1. Irréversible (Gasper Noé, 2002)

Irreversible

It is tough to decide which of the many films in the filmography of Gaspar Noé could have been chosen (if not all of them) but if there was one that highlights the extremity of the modern age to a shocking degree it is Irréversible. Edited to play in reverse chronological order, following one tragic night in Paris where the beautiful and innocent Alex (Monica Bellucci) is viciously raped after a party resulting in her lover Marcus (Vincent Cassel) and her friend Pierre (Albert Dupontel) going on an odyssey in the seedy underbelly of French nightlife to find the abuser and bring him to justice.
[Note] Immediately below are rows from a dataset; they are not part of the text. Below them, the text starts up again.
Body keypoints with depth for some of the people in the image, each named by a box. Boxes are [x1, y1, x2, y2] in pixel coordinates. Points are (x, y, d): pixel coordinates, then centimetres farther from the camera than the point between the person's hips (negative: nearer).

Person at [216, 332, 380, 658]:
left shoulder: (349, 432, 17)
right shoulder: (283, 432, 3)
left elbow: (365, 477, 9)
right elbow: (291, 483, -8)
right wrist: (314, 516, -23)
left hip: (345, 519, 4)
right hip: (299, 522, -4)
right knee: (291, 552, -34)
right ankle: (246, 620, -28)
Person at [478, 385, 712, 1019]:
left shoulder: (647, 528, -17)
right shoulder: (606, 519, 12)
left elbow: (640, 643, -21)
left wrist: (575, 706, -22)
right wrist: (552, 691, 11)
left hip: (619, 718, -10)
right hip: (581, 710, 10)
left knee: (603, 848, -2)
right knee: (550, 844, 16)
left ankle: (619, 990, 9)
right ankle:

Right off the bat the film establishes a queasy disorientation as the camera constantly shifts and moves throughout the earlier sequences to capture the chaos and bloodlust the characters experience as they hunt for the perpetrator at the risk of their sanity. The language in the film is astonishingly volatile as homophobia and cussing is done in splendor as the tension builds. The rape itself that is the focus of the film is among the most controversial sequences ever, as its barbarous ferocity lingers for a disturbingly long amount of time forcing the audience to reckon with an absolute atrocity in real time. Couple that with some merciless violence and graphic nudity and you have a havoc reeking film that takes pleasure in destroying the viewer.

But perhaps the most insidiously sickening aspect of the film is that whatever rage consumes the characters in the hopes of avenging their friend, it all amounts to nothing. All the macabre aspects of human nature continue to exist, and nothing becomes solved or rectified but rather just happens to somebody else, making the lack of resolution an acute portrayal of modern extremism.